THE PROBLEM: Reproduce every row below verbatim, leaving out the pictures.

(Extracted records)
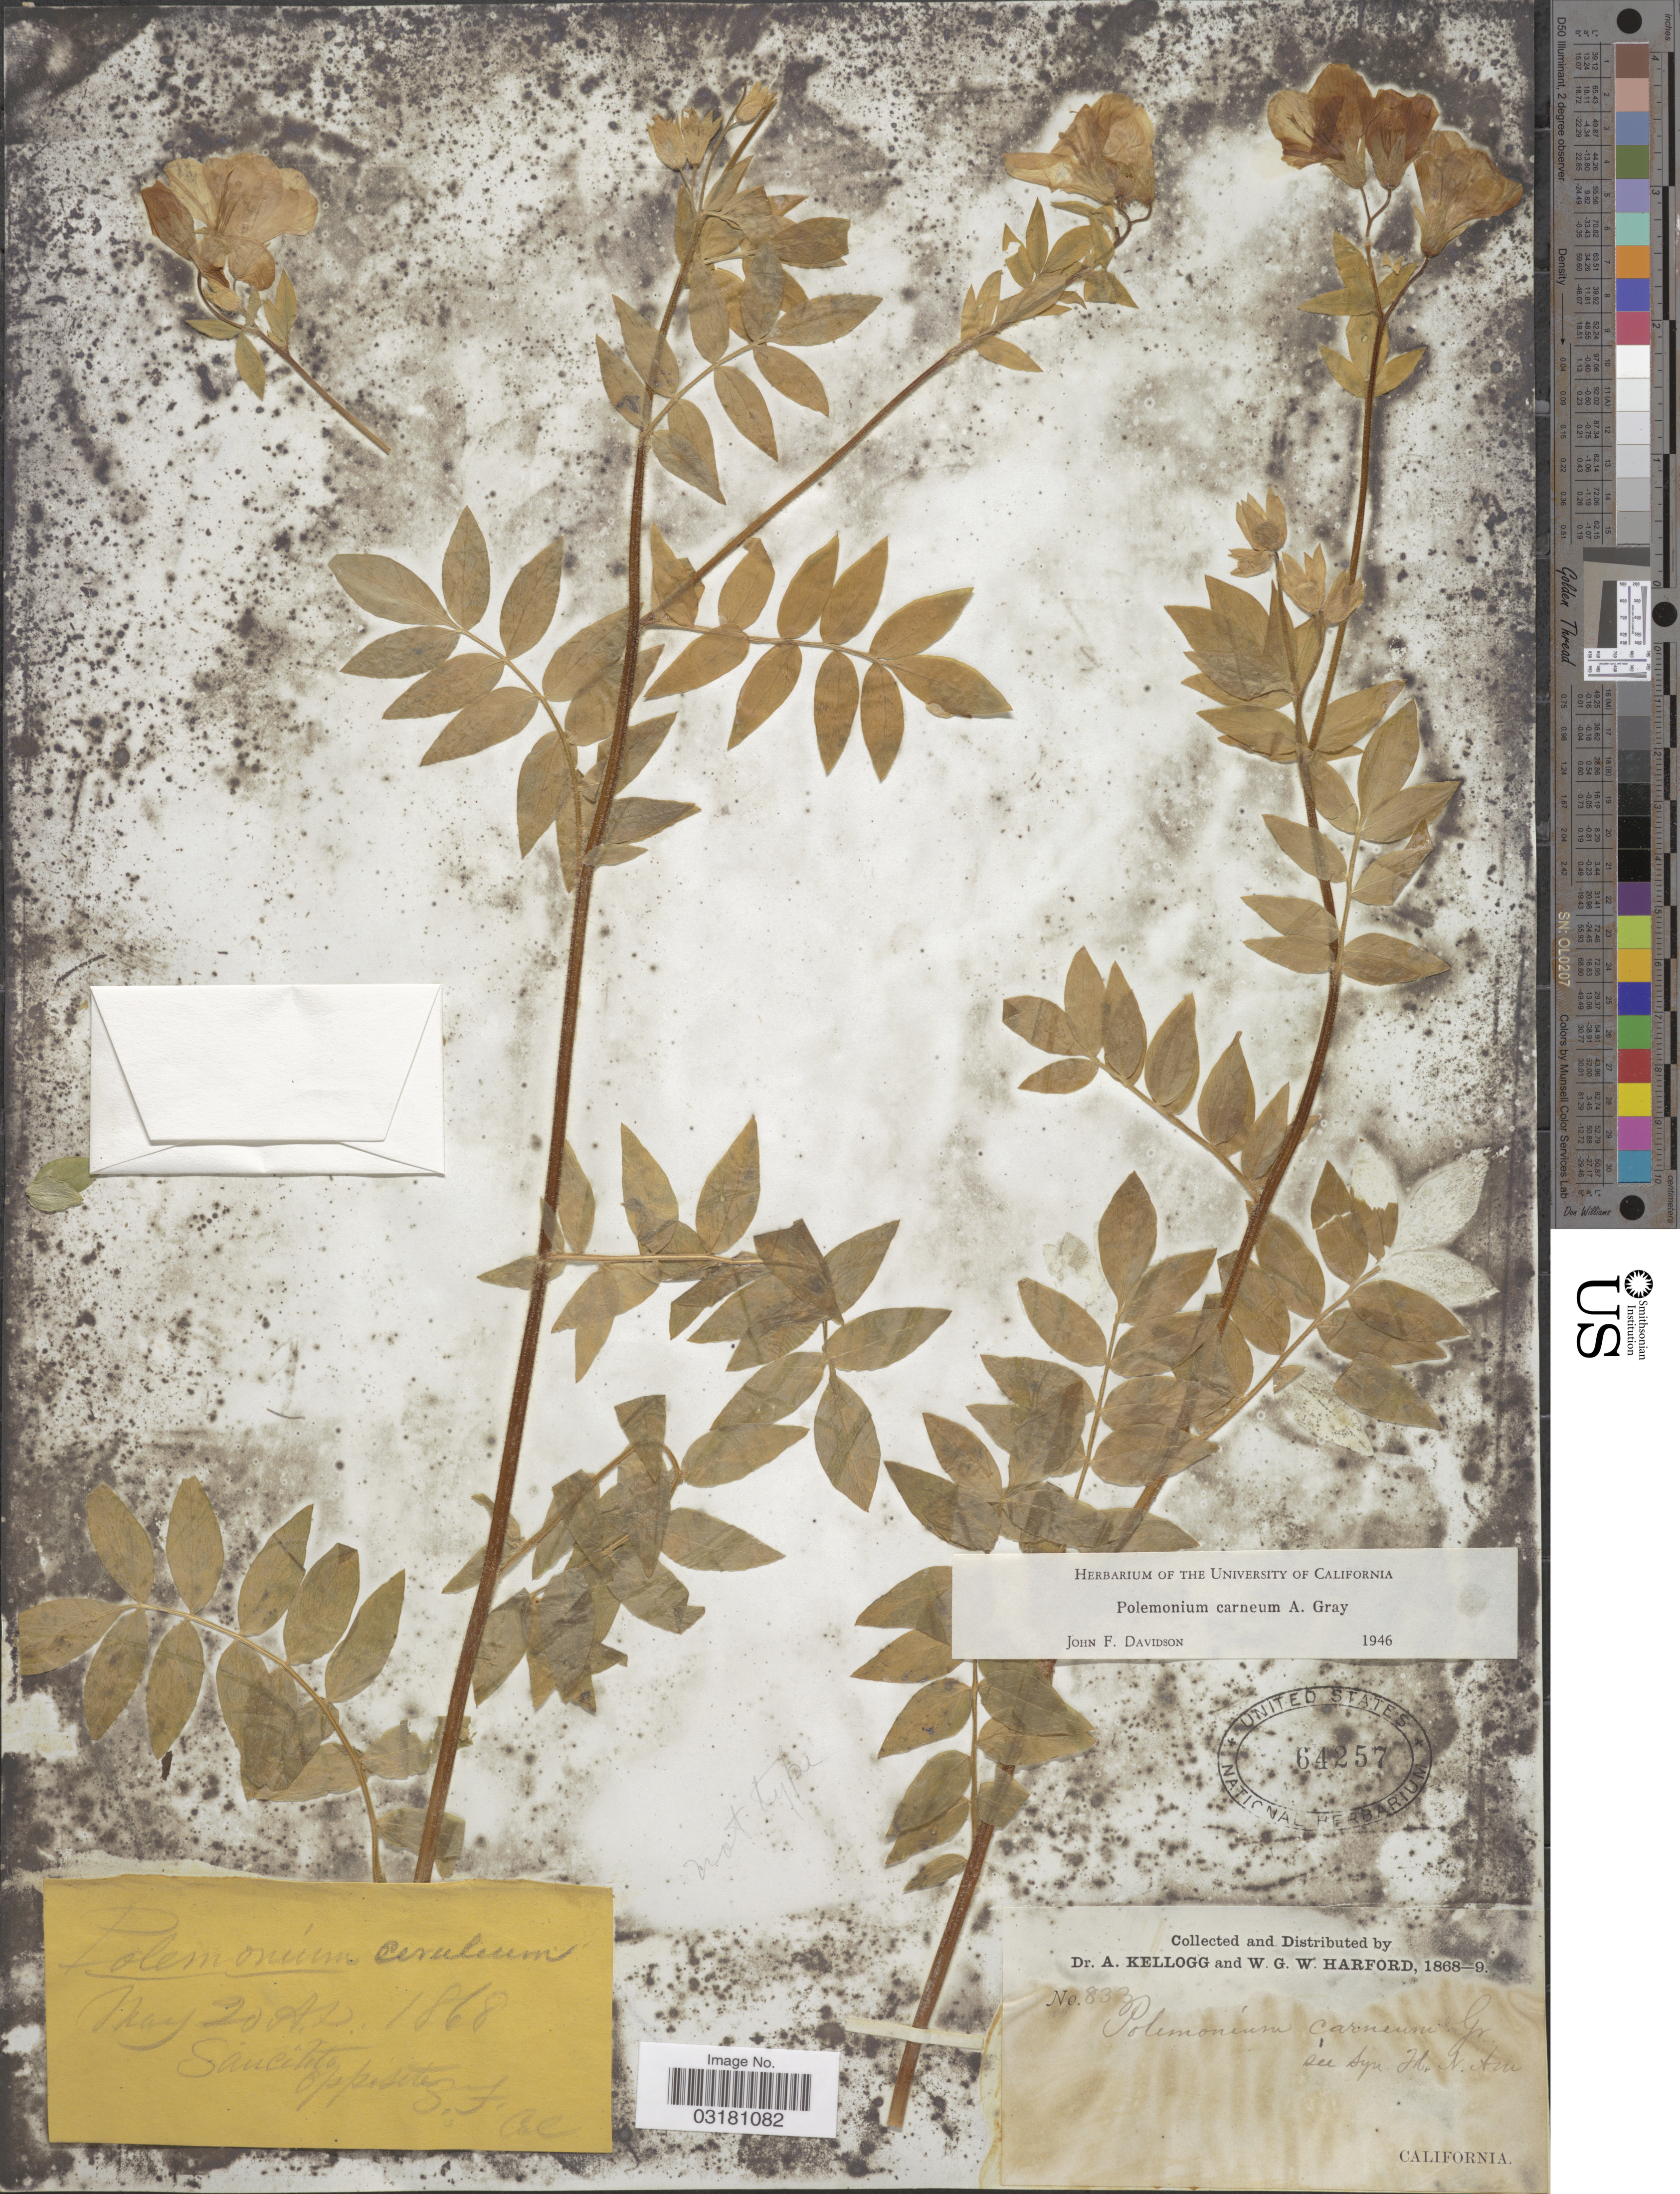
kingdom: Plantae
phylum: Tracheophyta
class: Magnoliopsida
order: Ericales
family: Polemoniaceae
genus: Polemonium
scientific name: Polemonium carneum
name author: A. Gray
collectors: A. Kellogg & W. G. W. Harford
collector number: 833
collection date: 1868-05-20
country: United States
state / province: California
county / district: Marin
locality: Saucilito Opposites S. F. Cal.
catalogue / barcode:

OUTPUT OF THE TASK:
kingdom: Plantae
phylum: Tracheophyta
class: Magnoliopsida
order: Ericales
family: Polemoniaceae
genus: Polemonium
scientific name: Polemonium carneum
name author: A. Gray
collectors: A. Kellogg & W. G. W. Harford
collector number: 833
collection date: 1868-05-20
country: United States
state / province: California
county / district: Marin
locality: Saucilito Opposites S. F. Cal.
catalogue / barcode:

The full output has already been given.